Okay, sorry to presume. Since 748119.img is clearly gone from your fedorapeople directory, where did it go?

Comment 113 Chris Lumens 2012-02-09 19:00:47 UTC
It should be back up now.  I got a little overzealous in my old updates image deleting.

Comment 114 Jonathan Wakely 2012-02-23 21:26:21 UTC
Sorry to comment on a closed bug...

When should I be offered the choice to update my existing system, presumably before the disk partitioning menu?  If so, the updates= parameter didn't work for me when attempting to upgrade F15 using the netinst cd media on x86_64, with / on a physical partition and /var on a logical partition (no LVM involved.)

All I should need to do is hit TAB on the menu and add the updates= after the existing args, right?

vmlinuz initrd=initrd.img quiet updates=http://clumens.fedorapeople.org/748119.img

The only effect that has is it causes anaconda to configure the network card, it doesn't offer me the upgrade dialog, so apparently doesn't find my existing system.

I guess I'll have to copy the rpm files to the root partition.

Comment 115 Jonathan Wakely 2012-02-23 21:38:56 UTC
rescue mode also fails to find the existing installation (I get a dialog saying "You don't have any Linux partition" which is nonsense, I have four!) even when adding the updates URL to the rescue mode parameters

Comment 116 Reinhard 2012-03-23 23:34:08 UTC
comment#115 matched my situation.
The 748119.img alone did not solve the issue.
I'm running /var as an LVM partition.
Booting into rescue mode did not find any LVM partition.

lvm vgchange <my vg> -ay

activated all partitions. Restarting anaconda resolved the issue, then.

Comment 117 Jonathan Wakely 2012-04-17 13:24:13 UTC
Reinhard, were you using the netinst CD?

Is this bug actually fixed properly, or will it recur when installing F17 from netinst CD media?

Comment 118 Brendan LeFebvre 2012-04-17 15:50:57 UTC
Created attachment 578082 [details]
Another LVM configuration that fails as described here, even with 748119.img

The 748119.img didn't fix my issue either. I have /var on a separate LVM partition but also several others. 

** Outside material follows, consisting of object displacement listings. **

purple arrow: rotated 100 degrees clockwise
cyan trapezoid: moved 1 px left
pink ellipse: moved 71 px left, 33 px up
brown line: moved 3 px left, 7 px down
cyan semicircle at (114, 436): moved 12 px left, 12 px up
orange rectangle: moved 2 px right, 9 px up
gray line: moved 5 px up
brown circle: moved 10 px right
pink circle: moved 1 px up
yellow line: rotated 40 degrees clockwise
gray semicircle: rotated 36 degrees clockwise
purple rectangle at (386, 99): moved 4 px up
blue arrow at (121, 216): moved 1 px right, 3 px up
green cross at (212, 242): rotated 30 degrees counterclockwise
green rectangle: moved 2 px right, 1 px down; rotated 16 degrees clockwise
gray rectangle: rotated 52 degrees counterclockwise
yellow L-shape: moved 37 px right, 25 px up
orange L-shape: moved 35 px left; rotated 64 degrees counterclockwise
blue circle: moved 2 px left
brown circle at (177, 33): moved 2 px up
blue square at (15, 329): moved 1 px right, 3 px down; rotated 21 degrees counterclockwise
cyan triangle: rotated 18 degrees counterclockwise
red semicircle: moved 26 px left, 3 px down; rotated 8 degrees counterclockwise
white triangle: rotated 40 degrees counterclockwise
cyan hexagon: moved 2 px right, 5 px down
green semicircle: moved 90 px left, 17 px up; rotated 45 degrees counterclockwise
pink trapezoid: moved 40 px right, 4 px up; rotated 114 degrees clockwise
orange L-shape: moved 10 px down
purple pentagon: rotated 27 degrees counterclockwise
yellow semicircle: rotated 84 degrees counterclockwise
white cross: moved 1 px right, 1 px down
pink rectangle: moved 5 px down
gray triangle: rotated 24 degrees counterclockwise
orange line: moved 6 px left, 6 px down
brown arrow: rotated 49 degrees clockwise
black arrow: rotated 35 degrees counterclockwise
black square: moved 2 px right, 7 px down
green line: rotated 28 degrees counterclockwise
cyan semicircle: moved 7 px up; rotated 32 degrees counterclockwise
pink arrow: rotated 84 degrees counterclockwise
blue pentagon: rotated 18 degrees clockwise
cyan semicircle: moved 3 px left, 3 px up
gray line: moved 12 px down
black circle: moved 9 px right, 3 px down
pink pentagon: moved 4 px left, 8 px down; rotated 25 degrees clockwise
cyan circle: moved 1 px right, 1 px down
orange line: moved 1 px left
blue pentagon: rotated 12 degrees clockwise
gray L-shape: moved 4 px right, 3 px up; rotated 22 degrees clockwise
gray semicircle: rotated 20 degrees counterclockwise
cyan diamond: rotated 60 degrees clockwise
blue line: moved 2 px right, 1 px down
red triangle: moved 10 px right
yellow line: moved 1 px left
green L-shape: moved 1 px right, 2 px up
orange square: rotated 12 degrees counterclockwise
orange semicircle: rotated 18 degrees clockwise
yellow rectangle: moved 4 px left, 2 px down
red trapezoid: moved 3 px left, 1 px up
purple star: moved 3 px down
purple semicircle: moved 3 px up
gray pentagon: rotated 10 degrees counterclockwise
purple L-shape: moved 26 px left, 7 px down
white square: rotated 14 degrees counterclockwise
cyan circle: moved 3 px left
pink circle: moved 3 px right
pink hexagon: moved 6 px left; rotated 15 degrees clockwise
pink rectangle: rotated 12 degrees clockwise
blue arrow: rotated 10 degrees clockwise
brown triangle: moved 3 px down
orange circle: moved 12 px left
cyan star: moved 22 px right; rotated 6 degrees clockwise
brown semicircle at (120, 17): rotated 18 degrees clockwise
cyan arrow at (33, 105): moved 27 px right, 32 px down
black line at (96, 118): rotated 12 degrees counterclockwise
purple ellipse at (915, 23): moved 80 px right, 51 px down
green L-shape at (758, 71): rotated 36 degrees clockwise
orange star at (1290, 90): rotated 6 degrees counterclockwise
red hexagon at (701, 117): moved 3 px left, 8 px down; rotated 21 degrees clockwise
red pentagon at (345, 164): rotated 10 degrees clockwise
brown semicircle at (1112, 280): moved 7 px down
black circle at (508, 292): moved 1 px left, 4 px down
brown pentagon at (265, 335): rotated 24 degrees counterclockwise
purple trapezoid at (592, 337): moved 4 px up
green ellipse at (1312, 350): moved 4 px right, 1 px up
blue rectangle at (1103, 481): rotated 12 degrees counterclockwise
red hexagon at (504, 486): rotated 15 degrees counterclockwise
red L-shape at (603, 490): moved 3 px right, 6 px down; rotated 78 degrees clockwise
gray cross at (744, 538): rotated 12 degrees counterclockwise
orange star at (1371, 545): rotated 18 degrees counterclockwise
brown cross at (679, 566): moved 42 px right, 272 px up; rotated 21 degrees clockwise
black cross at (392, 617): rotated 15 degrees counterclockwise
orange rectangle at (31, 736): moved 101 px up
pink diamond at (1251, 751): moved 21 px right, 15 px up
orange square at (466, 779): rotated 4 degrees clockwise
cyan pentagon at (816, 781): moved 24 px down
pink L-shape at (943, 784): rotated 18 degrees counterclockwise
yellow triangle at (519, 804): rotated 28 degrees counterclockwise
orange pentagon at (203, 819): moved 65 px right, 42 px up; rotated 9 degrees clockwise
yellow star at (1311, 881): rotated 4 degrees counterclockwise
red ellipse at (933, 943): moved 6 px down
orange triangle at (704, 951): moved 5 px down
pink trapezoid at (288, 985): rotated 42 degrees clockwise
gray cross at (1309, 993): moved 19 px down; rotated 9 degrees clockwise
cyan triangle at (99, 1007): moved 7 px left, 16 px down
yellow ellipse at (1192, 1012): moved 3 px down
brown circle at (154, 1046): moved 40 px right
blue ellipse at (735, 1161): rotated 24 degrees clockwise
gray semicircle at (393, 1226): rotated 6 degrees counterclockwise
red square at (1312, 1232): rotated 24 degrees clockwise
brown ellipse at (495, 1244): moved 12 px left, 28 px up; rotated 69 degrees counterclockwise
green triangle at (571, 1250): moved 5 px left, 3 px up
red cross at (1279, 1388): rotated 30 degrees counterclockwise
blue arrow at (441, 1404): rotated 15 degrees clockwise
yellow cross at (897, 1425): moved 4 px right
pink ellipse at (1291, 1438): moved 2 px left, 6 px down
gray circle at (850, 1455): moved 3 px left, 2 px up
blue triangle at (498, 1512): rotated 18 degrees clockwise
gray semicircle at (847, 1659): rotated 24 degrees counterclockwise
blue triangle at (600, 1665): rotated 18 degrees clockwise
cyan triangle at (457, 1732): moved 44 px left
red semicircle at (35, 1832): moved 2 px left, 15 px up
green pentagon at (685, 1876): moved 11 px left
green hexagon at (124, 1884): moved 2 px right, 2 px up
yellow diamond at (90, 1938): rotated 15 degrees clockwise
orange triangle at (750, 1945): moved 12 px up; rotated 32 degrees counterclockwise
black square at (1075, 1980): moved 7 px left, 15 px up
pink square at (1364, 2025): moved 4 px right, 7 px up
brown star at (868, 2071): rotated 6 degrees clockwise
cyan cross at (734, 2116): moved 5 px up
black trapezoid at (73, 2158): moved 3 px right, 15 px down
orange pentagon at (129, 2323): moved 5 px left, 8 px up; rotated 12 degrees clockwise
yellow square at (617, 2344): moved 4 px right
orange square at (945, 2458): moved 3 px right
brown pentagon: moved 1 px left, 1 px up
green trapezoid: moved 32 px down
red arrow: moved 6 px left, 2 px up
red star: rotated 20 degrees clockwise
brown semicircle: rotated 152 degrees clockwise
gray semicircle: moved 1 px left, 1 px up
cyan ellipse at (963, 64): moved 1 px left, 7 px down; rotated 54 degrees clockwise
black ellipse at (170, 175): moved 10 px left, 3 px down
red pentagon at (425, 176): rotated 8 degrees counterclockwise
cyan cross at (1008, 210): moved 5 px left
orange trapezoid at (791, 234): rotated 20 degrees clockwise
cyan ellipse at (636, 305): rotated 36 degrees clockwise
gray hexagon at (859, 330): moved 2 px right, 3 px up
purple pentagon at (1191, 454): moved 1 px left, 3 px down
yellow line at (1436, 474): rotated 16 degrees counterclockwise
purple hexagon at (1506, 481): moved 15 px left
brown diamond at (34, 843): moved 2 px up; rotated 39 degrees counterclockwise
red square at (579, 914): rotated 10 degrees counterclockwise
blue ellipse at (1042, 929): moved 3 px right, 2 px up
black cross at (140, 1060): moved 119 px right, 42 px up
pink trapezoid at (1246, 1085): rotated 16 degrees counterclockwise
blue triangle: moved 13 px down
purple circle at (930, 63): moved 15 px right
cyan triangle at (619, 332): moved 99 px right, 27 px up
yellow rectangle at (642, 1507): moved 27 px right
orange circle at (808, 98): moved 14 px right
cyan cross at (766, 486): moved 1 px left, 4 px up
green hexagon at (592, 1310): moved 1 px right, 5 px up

I honestly wouldn't expect preupgrade to work at all except that my current partition scheme was established in a Fedora 8 install and has successfully been preupgrade'd several times to the current Fedora 15 (I think I had to skip over 12, also due to Anaconda issues). 

Anyway, I am posting my config here in hopes that someone with Anaconda expertise will have a simple fix in mind, otherwise I will have to delve into rolling my own .img updates.